Corn Rises on Increased Exports, Ethanol Production; Wheat Gains

Source: By Jeff Wilson, Bloomberg • Posted: Friday, November 21, 2014

Corn futures rose for the first time in a week on signs of increasing demand for shipments from the U.S., the world’s top exporter. Wheat prices gained on concern that cold weather will trim planted acreage.

Corn, used to make livestock feed and a gasoline additive, dropped 5.7 percent in the previous four sessions. Export sales in the week ended Nov. 13 jumped 80 percent to 908,689 metric tons from a week earlier, and the number of chicks placed on feed last week rose 1.7 percent from a year earlier, U.S. Department of Agriculture data show.

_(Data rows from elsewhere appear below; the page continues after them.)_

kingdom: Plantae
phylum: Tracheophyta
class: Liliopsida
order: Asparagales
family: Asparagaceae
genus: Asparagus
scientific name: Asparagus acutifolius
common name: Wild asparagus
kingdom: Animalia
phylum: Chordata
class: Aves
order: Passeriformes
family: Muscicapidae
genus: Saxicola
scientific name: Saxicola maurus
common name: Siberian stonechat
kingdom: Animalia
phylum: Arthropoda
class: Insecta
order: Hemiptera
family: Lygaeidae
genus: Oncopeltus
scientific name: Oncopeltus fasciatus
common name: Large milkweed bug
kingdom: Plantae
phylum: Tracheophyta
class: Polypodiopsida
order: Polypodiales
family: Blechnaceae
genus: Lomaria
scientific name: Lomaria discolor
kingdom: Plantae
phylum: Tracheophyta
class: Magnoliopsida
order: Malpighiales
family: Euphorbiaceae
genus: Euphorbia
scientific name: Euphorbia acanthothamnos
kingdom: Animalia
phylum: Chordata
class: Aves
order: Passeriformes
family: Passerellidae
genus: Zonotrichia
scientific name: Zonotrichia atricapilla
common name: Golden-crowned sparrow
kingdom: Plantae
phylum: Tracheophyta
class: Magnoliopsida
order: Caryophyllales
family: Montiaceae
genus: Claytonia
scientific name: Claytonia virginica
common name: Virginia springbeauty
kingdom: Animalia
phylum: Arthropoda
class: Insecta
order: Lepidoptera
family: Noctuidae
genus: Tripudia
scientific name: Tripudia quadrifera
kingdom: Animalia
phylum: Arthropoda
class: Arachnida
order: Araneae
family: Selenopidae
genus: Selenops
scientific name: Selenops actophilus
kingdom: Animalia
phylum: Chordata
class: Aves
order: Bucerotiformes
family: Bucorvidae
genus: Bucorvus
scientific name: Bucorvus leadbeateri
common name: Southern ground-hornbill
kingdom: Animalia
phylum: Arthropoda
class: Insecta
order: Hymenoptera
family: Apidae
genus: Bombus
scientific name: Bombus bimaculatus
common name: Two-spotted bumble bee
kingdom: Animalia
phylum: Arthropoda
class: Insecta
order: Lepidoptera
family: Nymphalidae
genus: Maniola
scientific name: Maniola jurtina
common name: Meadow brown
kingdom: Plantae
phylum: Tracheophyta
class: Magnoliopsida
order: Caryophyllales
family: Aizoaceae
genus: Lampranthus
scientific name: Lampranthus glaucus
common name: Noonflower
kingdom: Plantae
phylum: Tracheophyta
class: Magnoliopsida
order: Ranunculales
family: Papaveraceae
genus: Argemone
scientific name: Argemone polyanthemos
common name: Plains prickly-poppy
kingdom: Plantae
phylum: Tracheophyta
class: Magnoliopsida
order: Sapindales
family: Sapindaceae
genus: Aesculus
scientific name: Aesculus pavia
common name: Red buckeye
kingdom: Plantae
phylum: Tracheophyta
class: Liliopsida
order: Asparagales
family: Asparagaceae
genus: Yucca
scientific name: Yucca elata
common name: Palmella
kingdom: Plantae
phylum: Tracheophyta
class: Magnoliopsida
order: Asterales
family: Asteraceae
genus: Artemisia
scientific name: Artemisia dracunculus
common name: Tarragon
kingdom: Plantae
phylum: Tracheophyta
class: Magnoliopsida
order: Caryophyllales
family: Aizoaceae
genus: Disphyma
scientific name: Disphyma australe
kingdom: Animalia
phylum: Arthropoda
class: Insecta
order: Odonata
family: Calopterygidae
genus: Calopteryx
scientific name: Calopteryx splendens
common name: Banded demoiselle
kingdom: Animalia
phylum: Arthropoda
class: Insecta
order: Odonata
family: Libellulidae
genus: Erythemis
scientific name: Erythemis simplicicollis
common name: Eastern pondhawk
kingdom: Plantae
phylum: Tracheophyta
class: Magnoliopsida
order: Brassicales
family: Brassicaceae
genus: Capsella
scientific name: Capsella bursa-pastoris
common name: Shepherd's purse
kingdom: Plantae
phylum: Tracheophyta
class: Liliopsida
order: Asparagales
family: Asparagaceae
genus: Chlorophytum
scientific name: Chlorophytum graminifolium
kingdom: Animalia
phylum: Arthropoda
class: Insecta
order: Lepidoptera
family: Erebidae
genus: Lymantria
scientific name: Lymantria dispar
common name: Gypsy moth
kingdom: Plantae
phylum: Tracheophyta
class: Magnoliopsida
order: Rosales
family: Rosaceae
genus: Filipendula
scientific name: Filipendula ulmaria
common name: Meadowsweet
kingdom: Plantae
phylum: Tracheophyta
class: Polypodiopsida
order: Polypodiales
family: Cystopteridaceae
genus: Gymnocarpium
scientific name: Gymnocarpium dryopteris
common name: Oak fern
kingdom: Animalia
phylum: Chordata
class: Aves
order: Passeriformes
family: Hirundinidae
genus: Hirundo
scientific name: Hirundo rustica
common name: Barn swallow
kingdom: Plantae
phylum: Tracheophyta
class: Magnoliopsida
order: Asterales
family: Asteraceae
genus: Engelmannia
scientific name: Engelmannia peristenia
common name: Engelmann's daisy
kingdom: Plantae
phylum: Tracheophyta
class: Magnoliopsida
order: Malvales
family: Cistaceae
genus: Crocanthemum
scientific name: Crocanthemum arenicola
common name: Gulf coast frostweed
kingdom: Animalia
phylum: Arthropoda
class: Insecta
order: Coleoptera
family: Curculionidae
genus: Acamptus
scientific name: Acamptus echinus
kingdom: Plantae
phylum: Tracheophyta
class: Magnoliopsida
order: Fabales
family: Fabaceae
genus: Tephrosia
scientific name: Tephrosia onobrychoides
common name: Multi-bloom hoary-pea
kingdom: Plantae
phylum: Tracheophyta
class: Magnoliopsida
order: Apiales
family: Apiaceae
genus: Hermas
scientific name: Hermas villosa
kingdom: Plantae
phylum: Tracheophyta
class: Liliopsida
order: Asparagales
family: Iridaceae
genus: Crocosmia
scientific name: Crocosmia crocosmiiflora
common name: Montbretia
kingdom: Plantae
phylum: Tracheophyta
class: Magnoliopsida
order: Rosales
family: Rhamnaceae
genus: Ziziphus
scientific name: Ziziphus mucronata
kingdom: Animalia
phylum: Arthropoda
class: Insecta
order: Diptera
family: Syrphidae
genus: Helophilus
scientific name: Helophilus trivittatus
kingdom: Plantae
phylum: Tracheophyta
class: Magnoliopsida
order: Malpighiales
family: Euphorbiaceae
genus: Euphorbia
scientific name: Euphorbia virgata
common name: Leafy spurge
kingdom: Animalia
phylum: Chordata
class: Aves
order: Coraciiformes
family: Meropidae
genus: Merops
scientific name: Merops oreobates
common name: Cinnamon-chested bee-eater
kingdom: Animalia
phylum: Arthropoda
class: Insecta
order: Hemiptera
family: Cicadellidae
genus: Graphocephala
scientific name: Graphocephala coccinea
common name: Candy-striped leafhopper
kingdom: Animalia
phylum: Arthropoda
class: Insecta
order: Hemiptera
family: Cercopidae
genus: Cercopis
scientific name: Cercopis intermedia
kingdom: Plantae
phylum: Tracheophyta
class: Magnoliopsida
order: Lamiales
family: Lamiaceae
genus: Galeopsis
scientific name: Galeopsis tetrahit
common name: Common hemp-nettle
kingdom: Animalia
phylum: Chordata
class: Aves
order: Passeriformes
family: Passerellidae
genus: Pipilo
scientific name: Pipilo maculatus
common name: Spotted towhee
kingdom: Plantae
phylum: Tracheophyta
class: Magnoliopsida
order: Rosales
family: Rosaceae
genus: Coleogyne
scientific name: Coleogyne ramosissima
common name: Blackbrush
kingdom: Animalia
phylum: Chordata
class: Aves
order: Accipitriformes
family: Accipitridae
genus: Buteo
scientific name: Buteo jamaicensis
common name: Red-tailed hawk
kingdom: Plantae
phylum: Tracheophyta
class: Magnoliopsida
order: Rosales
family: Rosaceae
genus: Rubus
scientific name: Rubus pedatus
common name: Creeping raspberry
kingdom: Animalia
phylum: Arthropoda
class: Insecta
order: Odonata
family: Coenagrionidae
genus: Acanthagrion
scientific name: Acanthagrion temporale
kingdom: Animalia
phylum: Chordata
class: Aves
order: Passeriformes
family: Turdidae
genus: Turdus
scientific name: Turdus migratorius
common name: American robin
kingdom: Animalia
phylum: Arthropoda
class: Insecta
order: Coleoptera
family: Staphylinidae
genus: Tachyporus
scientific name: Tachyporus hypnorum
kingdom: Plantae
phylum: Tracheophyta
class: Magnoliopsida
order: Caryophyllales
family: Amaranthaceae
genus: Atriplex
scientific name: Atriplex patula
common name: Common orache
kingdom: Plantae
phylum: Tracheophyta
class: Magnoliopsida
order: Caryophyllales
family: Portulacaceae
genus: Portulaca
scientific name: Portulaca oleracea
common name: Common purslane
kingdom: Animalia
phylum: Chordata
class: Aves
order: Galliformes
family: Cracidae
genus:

Production of ethanol rose to the second-highest ever, government figures showed yesterday.

“Exports are supportive as importers stepped in to acquire more bushels,” Shawn McCambridge, the senior grain analyst for Jefferies LLC said in a telephone interview from Chicago. “Ethanol production is increasing, and we are seeing a steady expansion in livestock feeding.”

On the Chicago Board of Trade, corn futures for delivery in March rose 2.7 percent to close at $3.8625 a bushel at 1:15 p.m. Earlier, the price touched $3.7525, the lowest for a most-active contract since Nov. 11.

Wheat futures for March delivery rose 2.1 percent to $5.525 a bushel, the biggest gain since Nov. 12.

McCambridge said that a Midwest freeze may reduce planting of the soft-red winter variety by 90,000 acres from the 8 million he expected a month earlier.

Soybean futures for January delivery advanced 1.6 percent to $10.205 a bushel, the biggest increase since Nov. 11. Delays persisted in shipping supplies to processors.

U.S. freight-train speeds last week were the slowest since 2009 for the period, while carloads of grain in the week ended Nov. 15 fell 3.9 percent from a year earlier, according to Association of American Railroads data.

While soybean output is forecast to rise to a record 3.958 billion bushels, inventories left from last year’s crop were the lowest since 1973, the USDA said this month.